J.T. se apoyó en el respaldo del asiento, sorprendido. ¿Gina no había vuelto a casarse? Eso no tenía sentido. Sabía que ella no era la clase de mujer que tendría un hijo fuera del matrimonio. «Tan leal como un cachorrillo. E igual de confiada», le había dicho una vez sobre ella su difunto marido.

Eric Banning era un experto jugando con las debilidades de los demás, una dudosa habilidad que le había servido de mucho en su trabajo. Enseguida había sabido cómo aprovecharse de lo que J.T. consideraba su punto fuerte, su sentido del deber, haciendo que pareciera una debilidad.

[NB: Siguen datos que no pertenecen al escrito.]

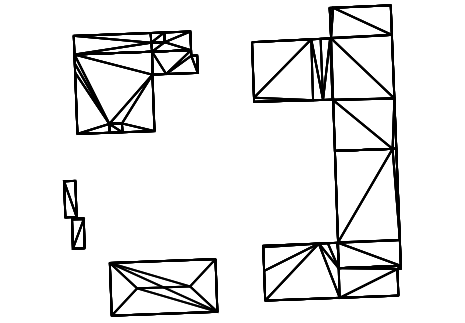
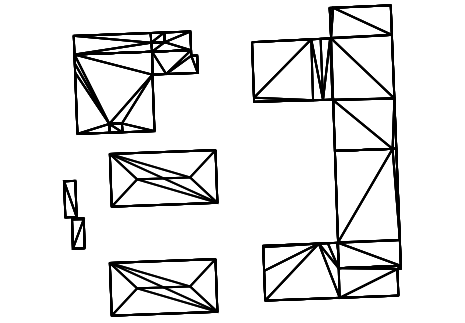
part at (163, 178): none -> present
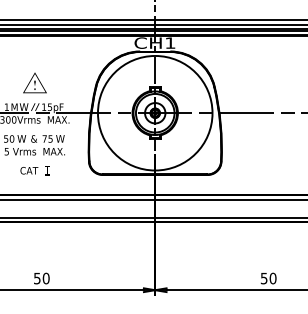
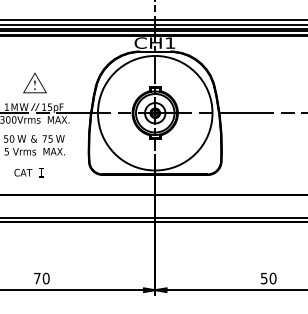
text at (34, 170) position: (34, 170) -> (28, 172)
line at (153, 199): present -> none
text at (37, 278): 50 -> 70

Se preguntaba si Gina recordaría eso de Eric. Si se acordaría de él…

Todo aquello era muy confuso. Gina llevaba una alianza, aunque su marido había muerto tres años antes. Estaba embarazada, pero no podía estarlo sin estar casada.

Y llevaba tres mil dólares en el bolso.

J.T. golpeaba rítmicamente la cartera contra el volante. ¿Qué estaba ocurriendo?, se preguntaba.

Cuando abrió el maletero del coche encontró una bolsa llena de ropa y otra con pijamas de niño, todo con la etiqueta puesta. Incluso estaba el recibo. Lo había comprado el día anterior en Bakersfield. En otra bolsa había varios paquetes con pañales para recién nacido.

Gina debía haber tenido prisa. Mucha prisa.

¿De qué estaría huyendo? ¿De quién era su hijo?